The Taittiriya Upanishad (Sanskrit: तैत्तिरीयोपनिषद्, IAST: Taittirīyopaniṣad) is a Vedic era Sanskrit text, embedded as three chapters (adhyāya) of the Yajurveda. It is a mukhya (primary, principal) Upanishad, and likely composed about 6th century BCE.

The Taittirīya Upanishad is associated with the Taittirīya school of the Yajurveda, attributed to the pupils of sage Vaishampayana. It lists as number 7 in the Muktika canon of 108 Upanishads.

The Taittirīya Upanishad is the seventh, eighth and ninth chapters of Taittirīya Āraṇyaka, which are also called, respectively, the Śikṣāvallī, the Ānandavallī and the Bhṛguvallī. This Upanishad is classified as part of the "waning" Yajurveda, with the term "waning" implying "the un-arranged, motley collection" of verses in Yajurveda, in contrast to the "waxing" (well arranged) Yajurveda where Brihadaranyaka Upanishad and Isha Upanishad are embedded.

The Upanishad includes verses that are partly prayers and benedictions, partly instruction on phonetics and praxis, partly advice on ethics and morals given to graduating students from ancient Vedic gurukula-s (schools), partly a treatise on allegory, and partly philosophical instruction.

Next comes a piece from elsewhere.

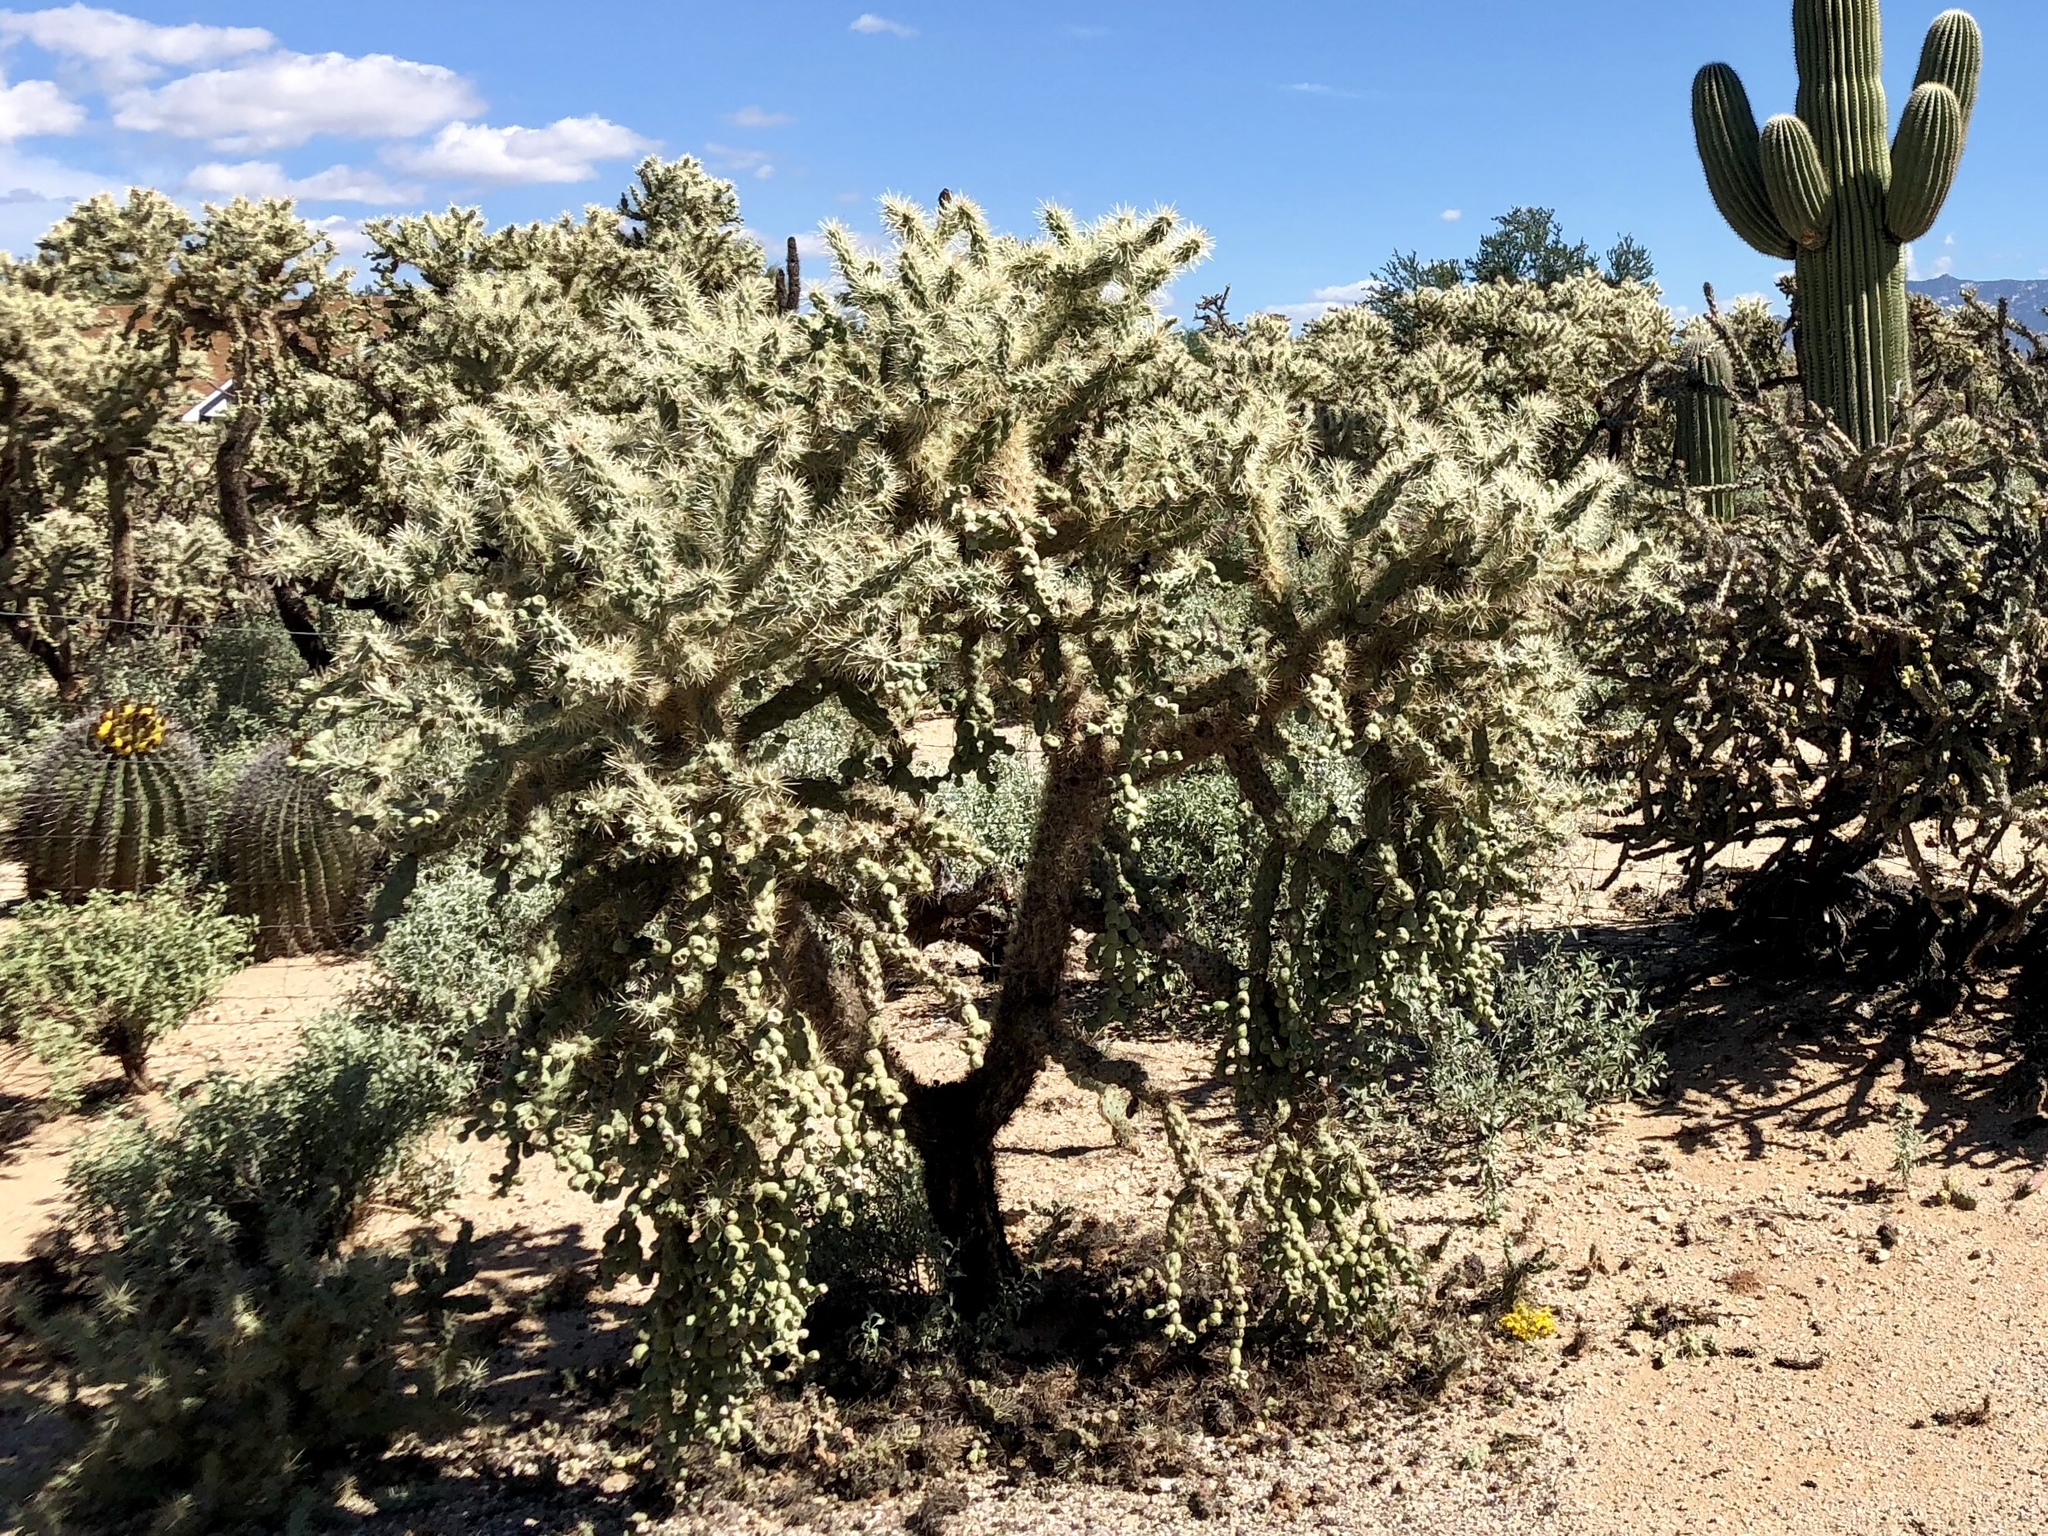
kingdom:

Taittiriya is a Sanskrit word that means "from Tittiri". The root of this name has been interpreted in two ways: "from Vedic sage Tittiri", who was the student of Yāska; or alternatively, it being a collection of verses from mythical students who became "partridges" (birds) in order to gain knowledge. The later root of the title comes from the nature of Taittriya Upanishad which, like the rest of "dark or black Yajur Veda", is a motley, confusing collection of unrelated but individually meaningful verses.

Each chapter of the Taittiriya Upanishad is called a Valli (वल्ली), which literally means a medicinal vine-like climbing plant that grows independently yet is attached to a main tree. Paul Deussen states that this symbolic terminology is apt and likely reflects the root and nature of the Taittiriya Upanishad, which too is largely independent of the liturgical Yajur Veda, and is attached to the main text.

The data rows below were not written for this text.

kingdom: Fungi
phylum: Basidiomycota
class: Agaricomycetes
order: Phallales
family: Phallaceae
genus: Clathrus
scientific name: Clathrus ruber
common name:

Ādi Śaṅkarācārya, the 8th-century Indian Vedic scholar, in his commentary on the Taittirīya Upaniṣad, presents the text as apauruṣeya śruti—having no human author—and regards it as an eternal, authorless revelation within the Vedic tradition.

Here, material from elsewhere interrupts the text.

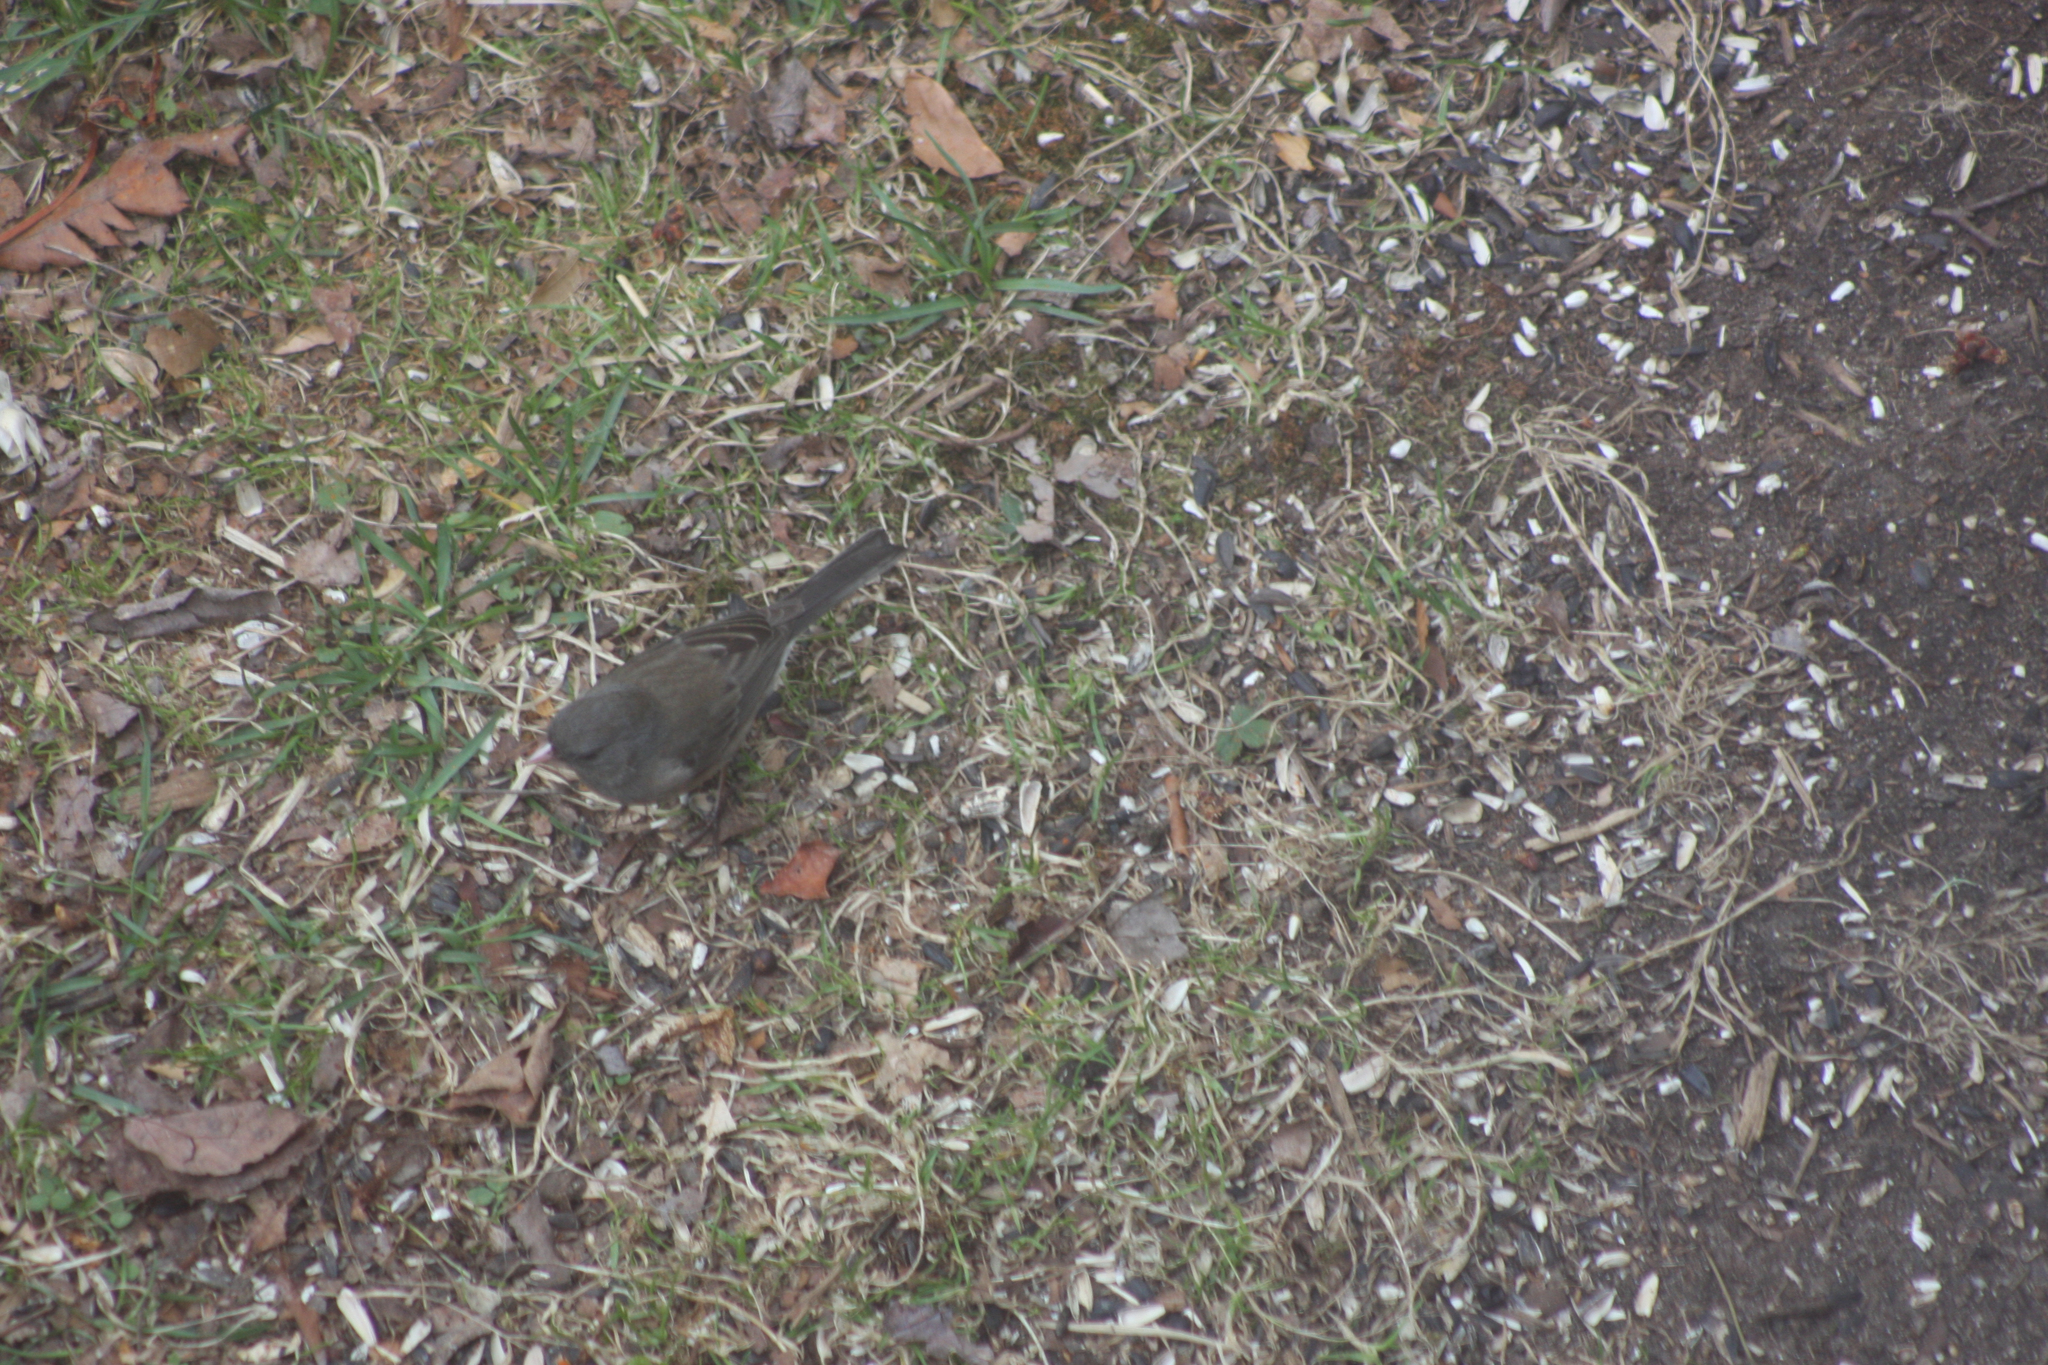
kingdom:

The chronology of the Taittiriya Upanishad, like much other Vedic era literature, remains unclear, with scholarly views relying on scanty evidence, assumptions about the evolution of ideas, and presumptions about inter-philosophical influence. Stephen Phillips places the Taittiriya among the early Upanishads, composed in the 1st half of the 1st millennium BCE, after the Brihadaranyaka, Chandogya, and Isha, but before Aitareya, Kaushitaki, Kena, Katha, Manduka, Prasna, Svetasvatara, Maitri, and before the earliest Buddhist Pali and Jaina canons. Ranade agrees with Phillips, while Paul Deussen and Winternitz hold similar views but place Taittiriya before the Isha Upanishad, though still after Brihadaranyaka and Chandogya. According to Patrick Olivelle (1998), the text was composed in a pre-Buddhist period, possibly 6th–5th century BCE.